Your goal: Word for word, repeat the data that follows. Do not include the pictures.

Record excerpts:

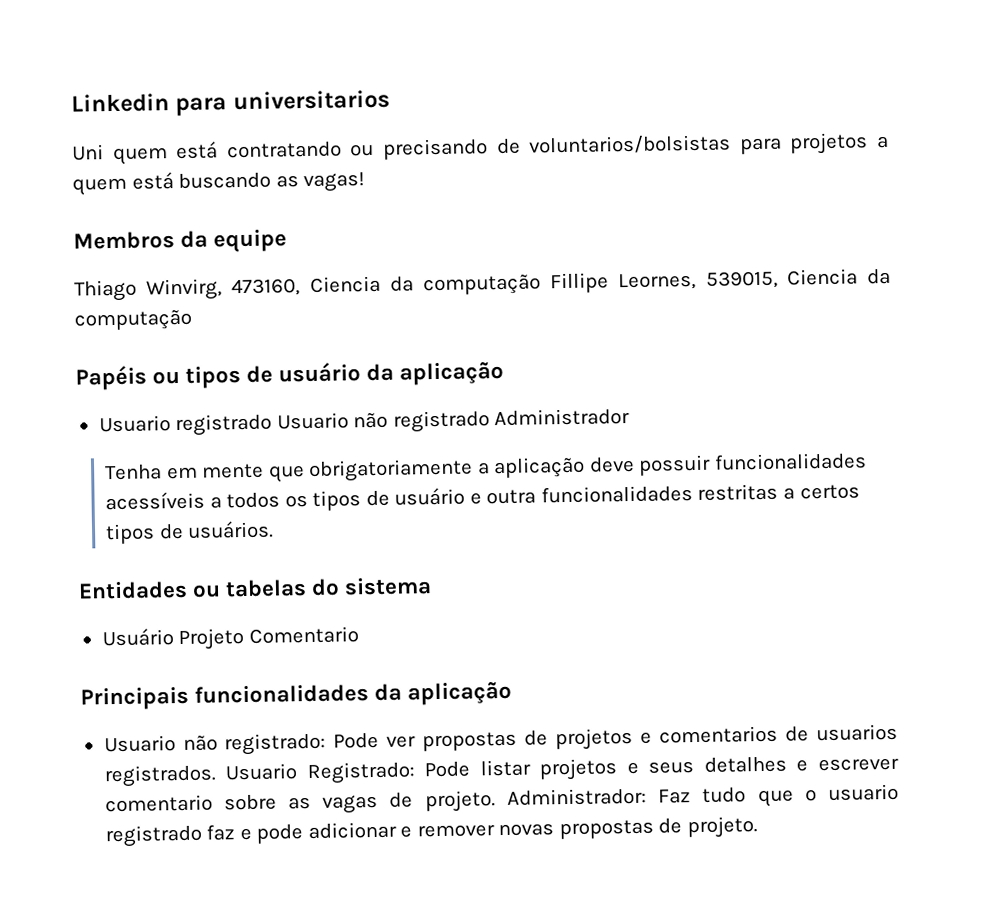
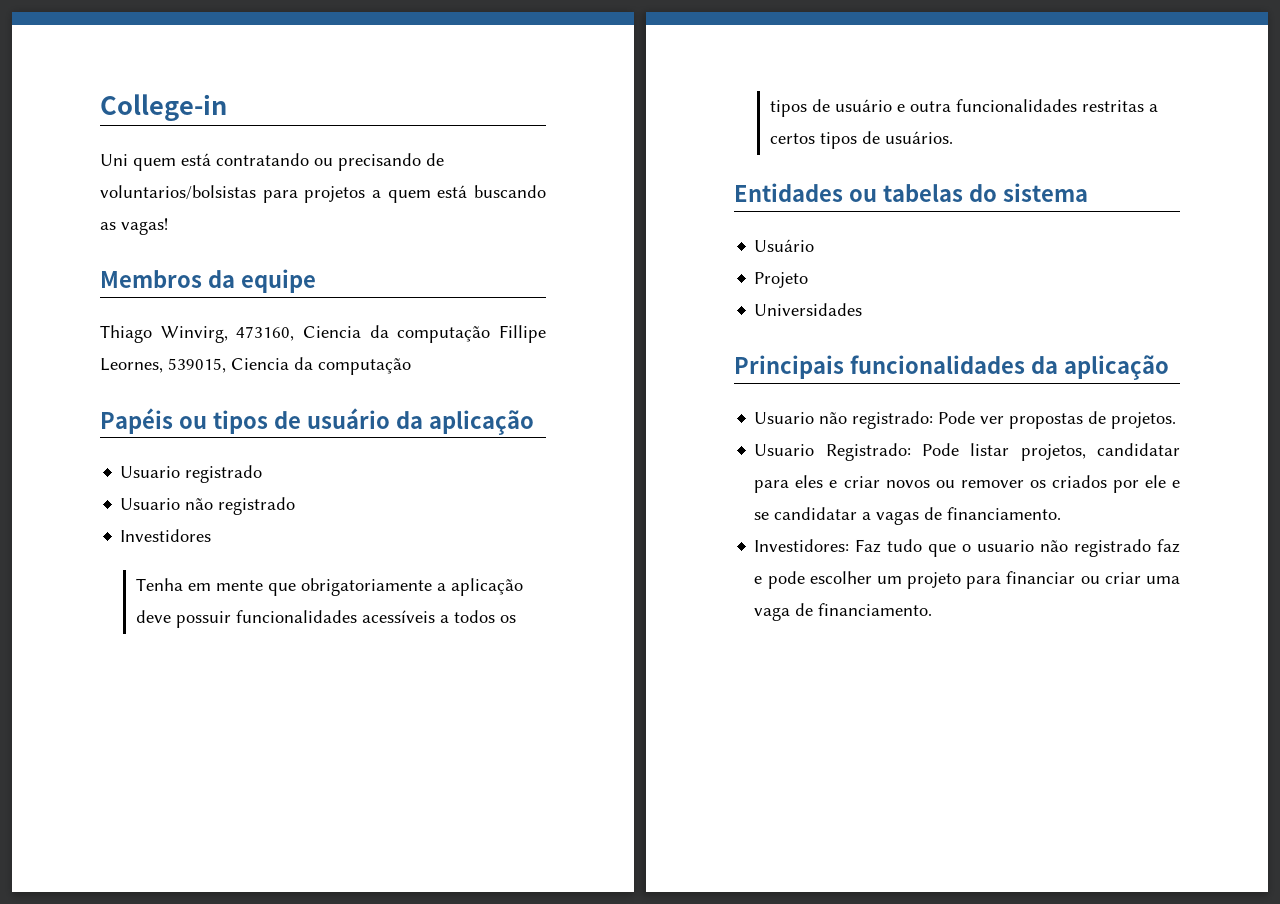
[71,89,390,117] Linkedin para universitarios -> [100,94,227,121] College-in
(273, 425) none -> (263, 474) //
[494,407,631,427] Administrador -> [120,529,212,542] // Investidores
(174, 637) none -> (815, 245) //
[248,626,359,644] Comentario -> [754,303,863,316] // Universidades
[555,723,899,751] [103,756,899,788] [104,787,647,814] projetos e comentarios de usuarios registrados. Usuario Registrado: Pode listar projetos e seus detalhes e escrever comentario sobre as vagas de projeto. Administrador: -> [1111,412,1177,429] [754,443,1180,461] [754,475,1180,493] [754,507,1062,525] [754,539,850,552] projetos. // Usuario Registrado: Pode listar projetos, candidatar para eles e criar novos ou remover os criados por ele e se candidatar a vagas de financiamento. // Investidores:
(900, 792) none -> [1040,540,1069,552] não
[307,816,758,840] adicionar e remover novas propostas de projeto. -> [809,571,1180,589] [754,603,933,621] escolher um projeto para financiar ou criar uma vaga de financiamento.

Final answer:
[71,89,390,117] Linkedin para universitarios -> [100,94,227,121] College-in
(273, 425) none -> (263, 474) //
[494,407,631,427] Administrador -> [120,529,212,542] // Investidores
(174, 637) none -> (815, 245) //
[248,626,359,644] Comentario -> [754,303,863,316] // Universidades
[555,723,899,751] [103,756,899,788] [104,787,647,814] projetos e comentarios de usuarios registrados. Usuario Registrado: Pode listar projetos e seus detalhes e escrever comentario sobre as vagas de projeto. Administrador: -> [1111,412,1177,429] [754,443,1180,461] [754,475,1180,493] [754,507,1062,525] [754,539,850,552] projetos. // Usuario Registrado: Pode listar projetos, candidatar para eles e criar novos ou remover os criados por ele e se candidatar a vagas de financiamento. // Investidores:
(900, 792) none -> [1040,540,1069,552] não
[307,816,758,840] adicionar e remover novas propostas de projeto. -> [809,571,1180,589] [754,603,933,621] escolher um projeto para financiar ou criar uma vaga de financiamento.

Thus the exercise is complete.